Patricia smiled at him. She really was very fond of him, although the years had perhaps been even less kind to him than to his wife. He was now quite bald except for a fringe of red hair, although he had attempted to make up for the absence of hair on his head by growing a straggly beard. He had also lost weight, and wore a perpetual air of strain. “I will tell you about it,” she promised, and swept past them both into the small, badly furnished living room, taking the bottle from her handbag and placing it on the table. “Vodka.”
Olga made a face. “I am trying to get him to drink less.”
But Lenin was already unscrewing the cap, nodding to his wife to close the door. “I did not suppose people like you ever had problems.” He held out a glass.
Patricia sat down, sipped, and shuddered. She never drank vodka at home, as Duncan did not like it. “Everyone has problems,” she pointed out. “I have a son who is determined to join up the moment he is eighteen, and that will be in a week’s time.”
“What do you expect, of a bourgeois?” Olga asked, contemptuously.
“That sort of problem does not concern us,” Lenin said.
“I am sure it does not,” Patricia agreed. “However, I am equally sure that Sonia does concern you.”
“Sonia? She is not even a bourgeois. She is an aristocrat. She is our enemy.”
“Sonia is no longer an aristocrat, and she was never your enemy. She shared our exile with us. She is one of us. That she married my brother was an act of necessity, to save her life. And he treated her shamefully. Now she is in deep trouble.”
“What sort of trouble?”
“That is what I want you to find out.”
“Me?” Lenin sat down, pouring himself a second glass of vodka and topping hers up. Olga, apparently working on the theory that if you can’t beat them join them, poured one for herself.
“Listen,” Patricia said. “When this stupid war started, I wrote Sonia and invited her to come to England where she would be safe, until it was over. It took her some time to make up her mind, but in the summer she wrote and asked if the invitation was still open, because she would like to come. I wrote back and said of course she must come. That was in August. And I have never heard another word. That is eight months ago.”

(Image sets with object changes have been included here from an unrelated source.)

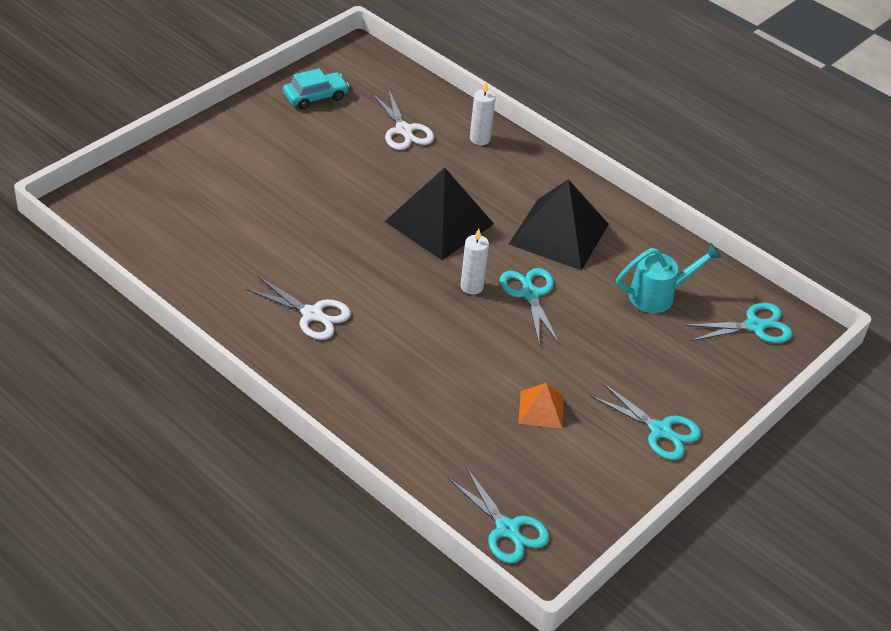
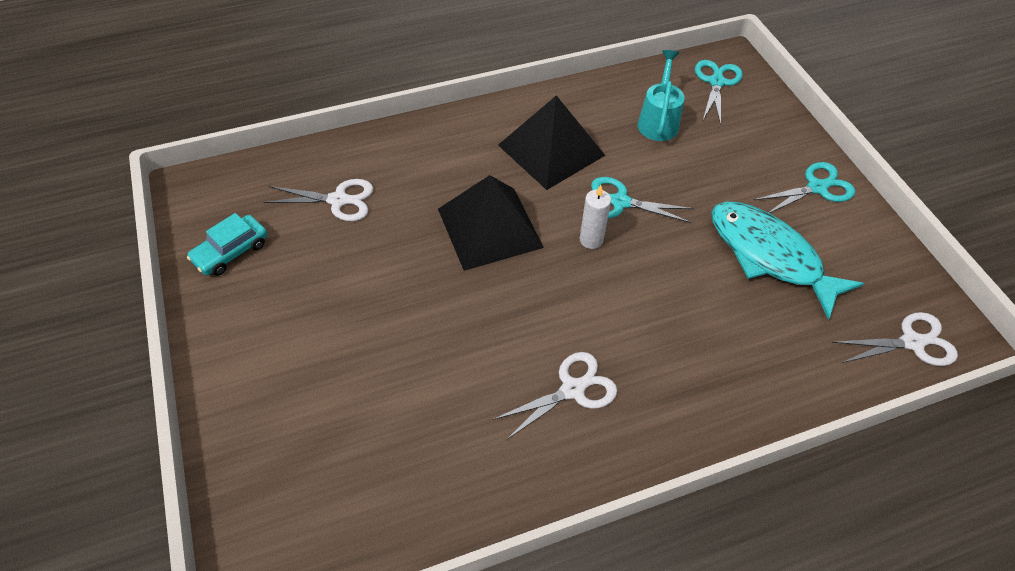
camera: 60 degrees left, 10 degrees up
turquoise car [283,68,349,109] -> turquoise car turned 135 degrees counterclockwise [187,213,268,276]
turquoise scissors [448,467,549,563] -> white scissors [832,312,958,366]
white candle [470,81,496,145] -> none
orange pyramid [518,383,564,429] -> turquoise fish [711,202,864,320]

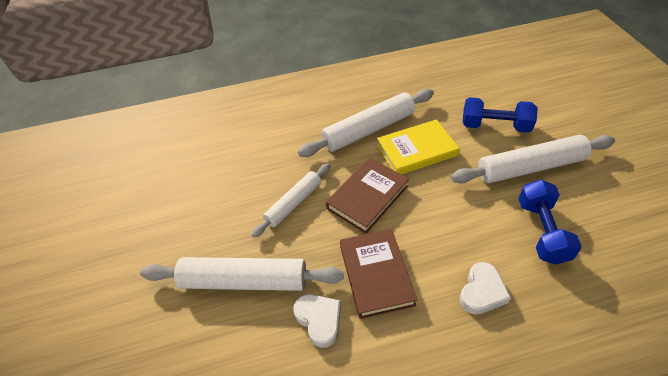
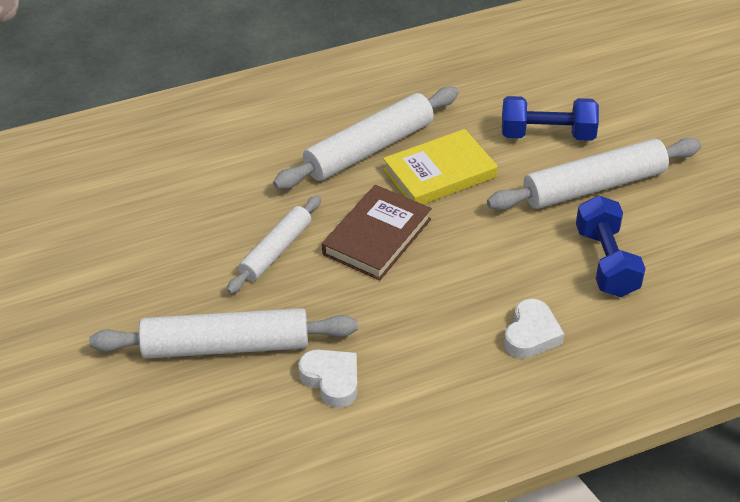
camera: 10 degrees left, 5 degrees down
brown book [340,229,417,319] -> none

“So? She has probably changed her mind.”
“I do not believe that. When I did not hear from her, I wrote again. And this time I got a reply. Last week.”
“From Sonia?”
“No. From some woman called Antonina Rospowa. She says that she is Madame Bolugayevska’s housekeeper. She says that in September, Sonia just disappeared. She said she was coming to me, had made all the arrangements, and then just disappeared.”
“When was this letter dated?”
“Just before Christmas. It took three months to get to me.”
“The Okhrana,” Olga said.
“That’s what I think, too,” Patricia said. “I mean, if she had been taken ill or something, this woman Rospowa would have heard. I did think she might have gone down to Bolugayen, because, since Alexei died, Sonia’s son Colin is now Prince. So I wrote my mother-in-law, Anna Bolugayevska. And got a very odd reply. Aunt Anna said they knew nothing of Sonia, nor did they wish to. Nor did she say anything about Prince Colin. Or his sister or his stepmother. The letter said nothing at all, except to enquire after Duncan and our children.”
“She does not wish to know Sonia, since the divorce,” Olga said.
“Well, that is obvious. But if she is again in the hands of the Okhrana…Michaelin...my God, can you imagine what they will do to her?”
Lenin poured himself a third glass of vodka. “I can imagine very well,” he said.
“I must know where she is, Vladimir.”
“What do you suppose you can do about it? You? An exile.”
“We are all exiles,” Patricia pointed out, with great patience. “Will you help me?”
“You mean, will I help Sonia. I do not see what I am supposed to do.”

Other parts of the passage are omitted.